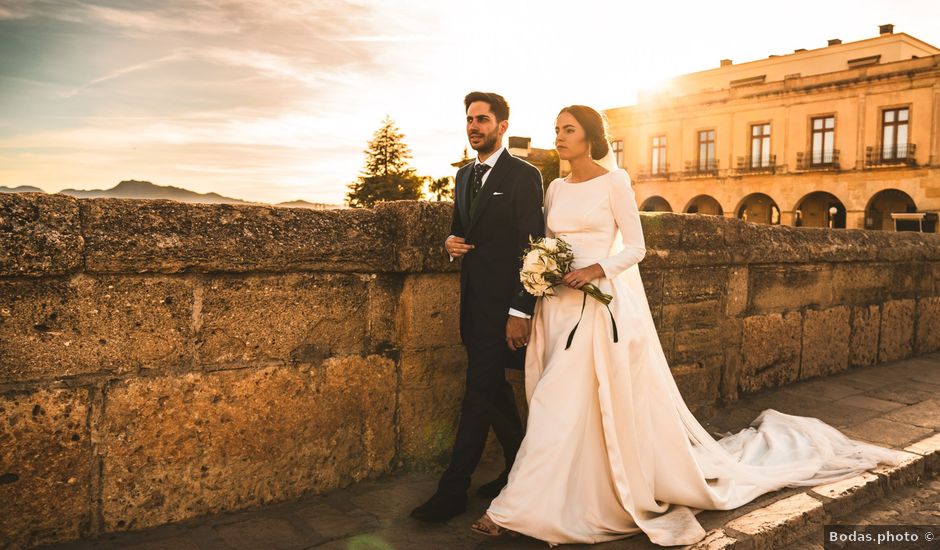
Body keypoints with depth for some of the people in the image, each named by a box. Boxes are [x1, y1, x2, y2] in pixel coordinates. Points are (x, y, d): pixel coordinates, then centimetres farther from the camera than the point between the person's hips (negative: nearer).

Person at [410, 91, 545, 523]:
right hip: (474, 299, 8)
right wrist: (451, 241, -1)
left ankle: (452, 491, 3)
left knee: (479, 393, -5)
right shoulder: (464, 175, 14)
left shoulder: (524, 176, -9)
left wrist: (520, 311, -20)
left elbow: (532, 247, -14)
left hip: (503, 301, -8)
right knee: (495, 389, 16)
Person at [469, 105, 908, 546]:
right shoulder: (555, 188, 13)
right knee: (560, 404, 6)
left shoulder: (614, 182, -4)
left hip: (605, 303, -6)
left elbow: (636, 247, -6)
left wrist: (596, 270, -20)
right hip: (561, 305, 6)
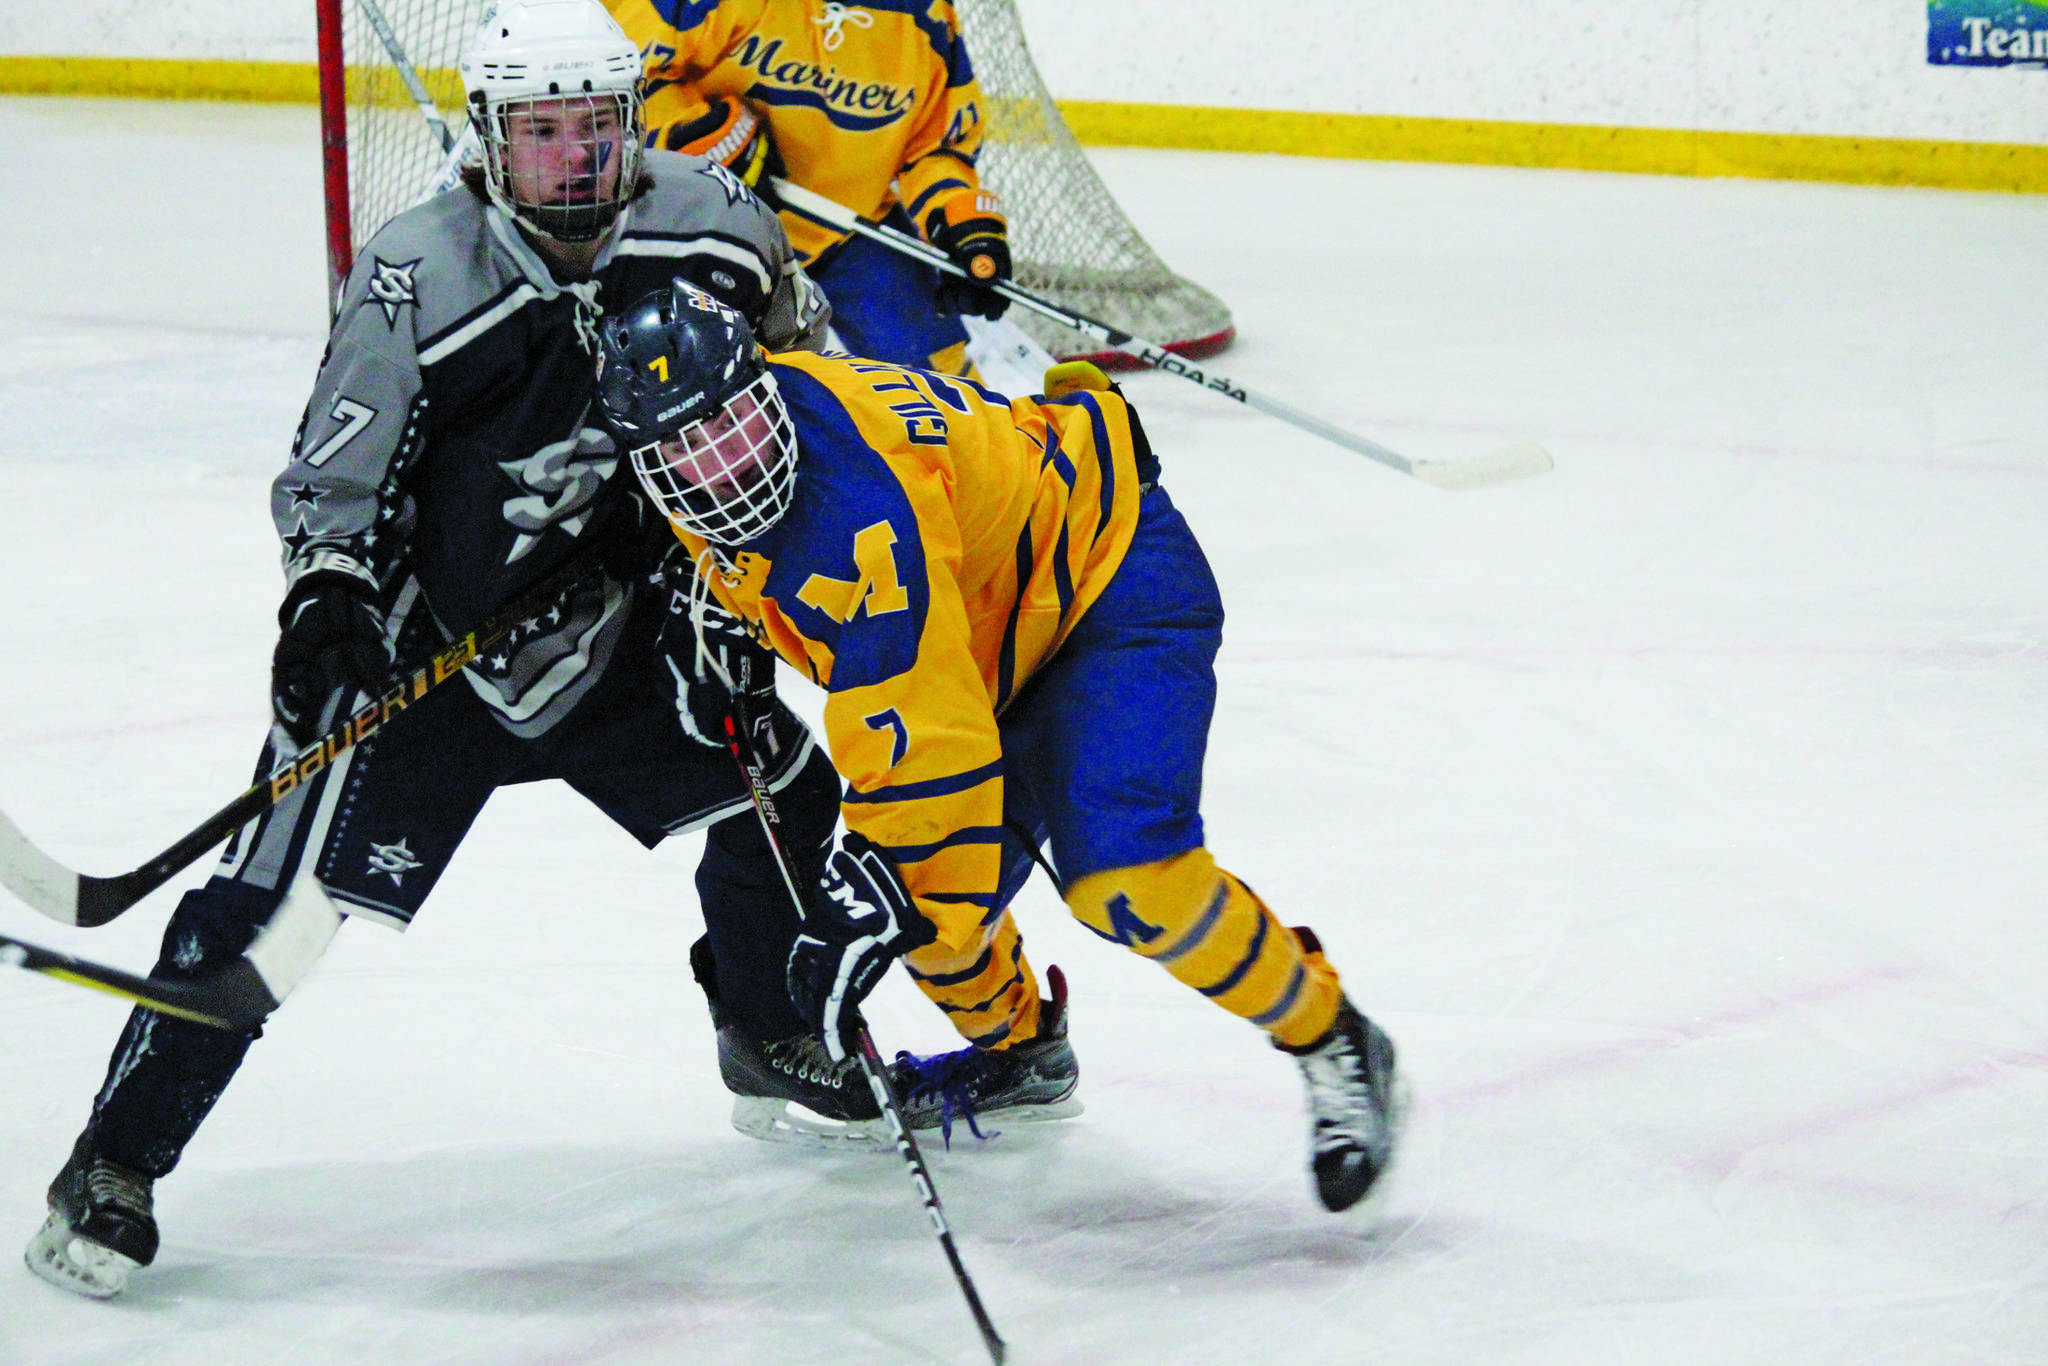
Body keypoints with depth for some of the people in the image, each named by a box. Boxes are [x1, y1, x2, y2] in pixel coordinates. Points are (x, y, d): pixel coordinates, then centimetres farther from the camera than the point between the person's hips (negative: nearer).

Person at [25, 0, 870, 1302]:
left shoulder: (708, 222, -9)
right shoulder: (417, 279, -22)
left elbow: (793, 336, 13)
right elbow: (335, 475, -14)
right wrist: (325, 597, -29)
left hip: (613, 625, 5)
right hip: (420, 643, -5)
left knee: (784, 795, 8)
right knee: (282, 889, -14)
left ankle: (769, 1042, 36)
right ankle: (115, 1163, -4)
# # # # #
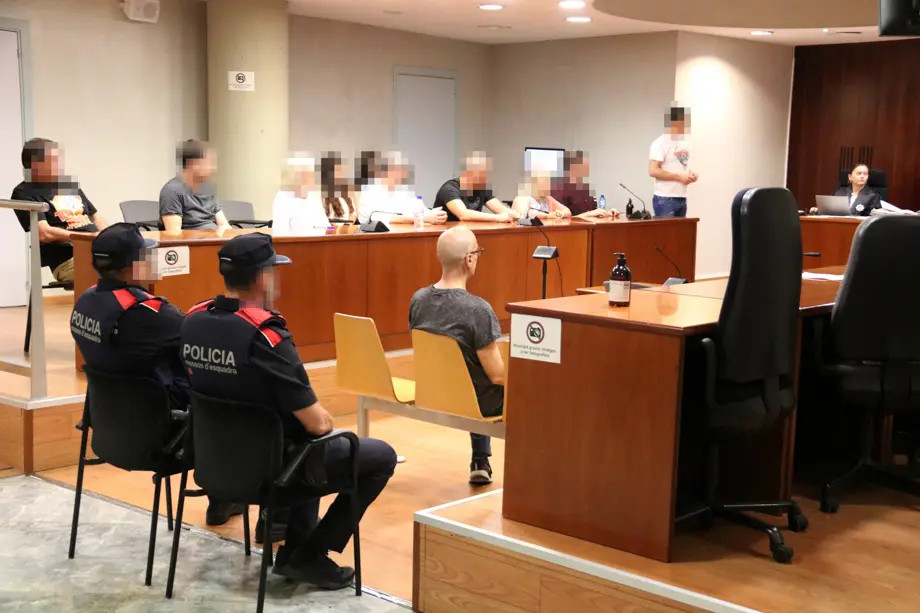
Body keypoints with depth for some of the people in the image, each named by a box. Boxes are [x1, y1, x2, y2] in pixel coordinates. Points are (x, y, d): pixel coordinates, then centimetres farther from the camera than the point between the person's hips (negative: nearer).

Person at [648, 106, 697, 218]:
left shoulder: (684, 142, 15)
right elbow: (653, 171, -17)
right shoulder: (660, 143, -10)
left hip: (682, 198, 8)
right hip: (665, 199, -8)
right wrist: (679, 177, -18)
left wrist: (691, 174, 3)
# # # # #
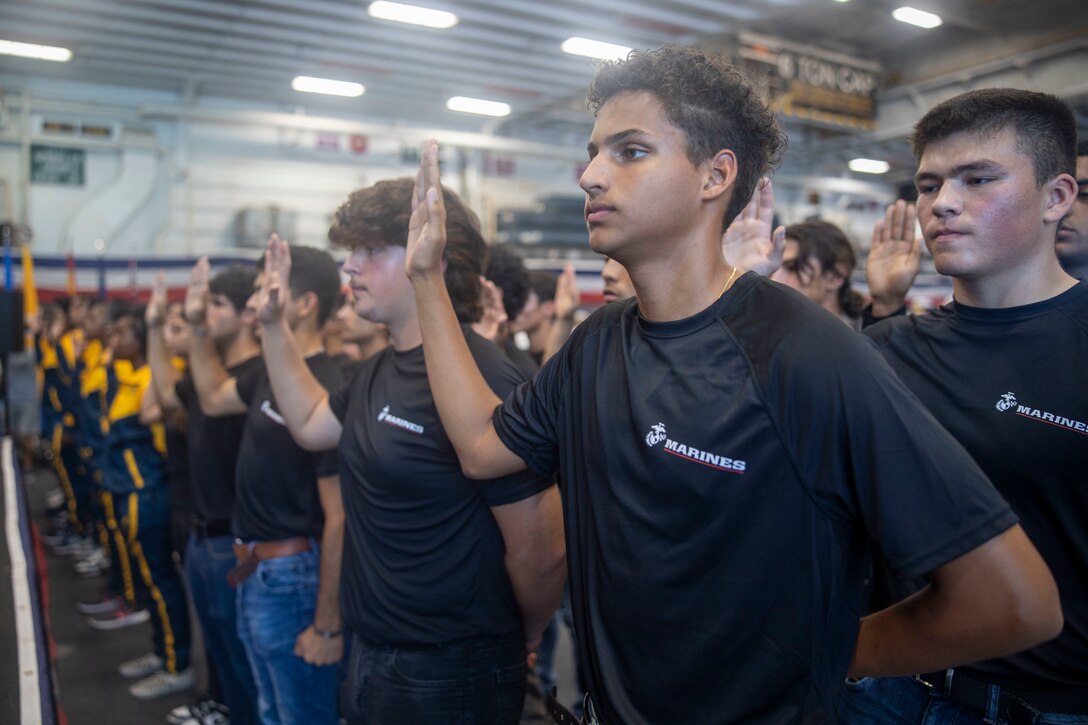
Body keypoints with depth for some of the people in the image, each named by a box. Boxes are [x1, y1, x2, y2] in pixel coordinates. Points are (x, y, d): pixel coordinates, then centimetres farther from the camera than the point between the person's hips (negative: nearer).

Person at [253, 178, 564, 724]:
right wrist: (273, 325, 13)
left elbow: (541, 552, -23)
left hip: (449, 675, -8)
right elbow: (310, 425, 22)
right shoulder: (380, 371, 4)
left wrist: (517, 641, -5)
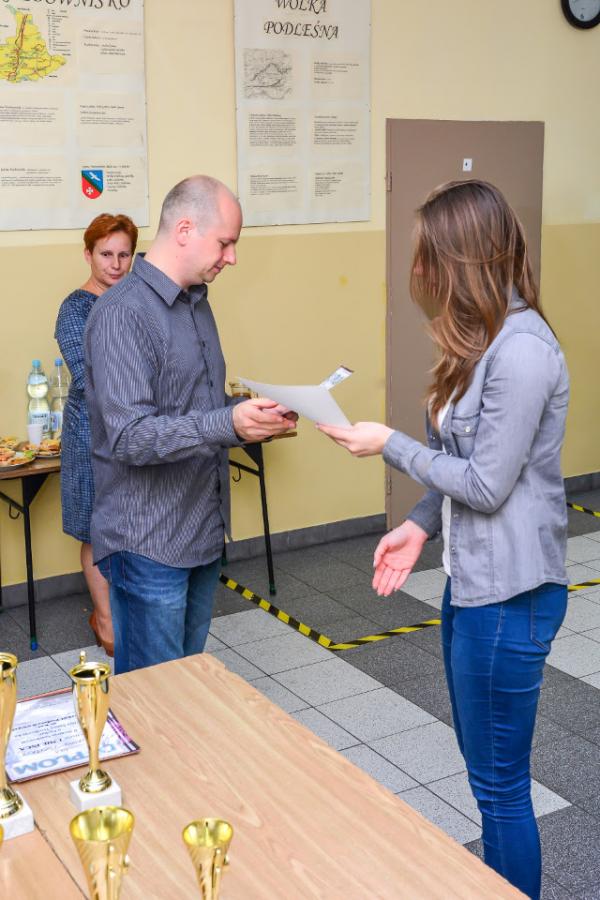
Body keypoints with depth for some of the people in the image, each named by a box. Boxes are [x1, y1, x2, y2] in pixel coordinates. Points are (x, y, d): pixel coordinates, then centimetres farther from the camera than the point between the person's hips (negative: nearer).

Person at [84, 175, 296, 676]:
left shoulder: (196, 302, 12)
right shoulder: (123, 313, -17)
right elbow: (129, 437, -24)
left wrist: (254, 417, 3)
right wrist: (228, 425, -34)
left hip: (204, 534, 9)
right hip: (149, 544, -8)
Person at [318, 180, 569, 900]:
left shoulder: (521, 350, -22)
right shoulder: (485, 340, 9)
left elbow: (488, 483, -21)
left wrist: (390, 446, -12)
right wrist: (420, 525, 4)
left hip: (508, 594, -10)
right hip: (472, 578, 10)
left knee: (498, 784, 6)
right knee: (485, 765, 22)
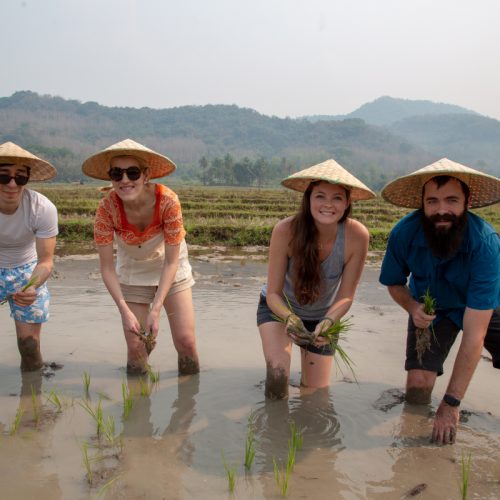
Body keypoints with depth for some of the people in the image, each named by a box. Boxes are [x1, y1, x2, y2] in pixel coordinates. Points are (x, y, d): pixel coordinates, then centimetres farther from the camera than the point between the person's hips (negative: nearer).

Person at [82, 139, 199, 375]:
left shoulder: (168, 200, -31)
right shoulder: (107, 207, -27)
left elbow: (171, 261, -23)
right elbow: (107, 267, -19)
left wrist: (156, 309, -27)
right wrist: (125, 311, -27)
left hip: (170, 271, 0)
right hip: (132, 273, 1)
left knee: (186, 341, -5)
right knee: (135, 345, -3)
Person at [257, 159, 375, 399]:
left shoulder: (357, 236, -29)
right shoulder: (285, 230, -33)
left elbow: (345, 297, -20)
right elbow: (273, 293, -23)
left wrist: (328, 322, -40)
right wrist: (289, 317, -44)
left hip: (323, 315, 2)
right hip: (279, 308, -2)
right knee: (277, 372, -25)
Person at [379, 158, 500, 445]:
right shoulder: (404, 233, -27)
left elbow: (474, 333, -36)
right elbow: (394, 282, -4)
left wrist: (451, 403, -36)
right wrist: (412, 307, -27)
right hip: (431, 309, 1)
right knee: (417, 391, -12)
# # # # #
**What you are asked to do**. Find every line in the records that has the word "knee". Copy those lines.

**Solution to this task**.
left knee: (479, 393, -5)
right knee: (495, 389, 16)
right knee: (560, 404, 6)
left knee: (784, 795, 8)
right knee: (282, 889, -14)
left knee: (498, 784, 6)
right knee: (485, 765, 22)
left knee: (186, 341, -5)
right knee: (135, 345, -3)
right knee: (277, 372, -25)
right knee: (417, 391, -12)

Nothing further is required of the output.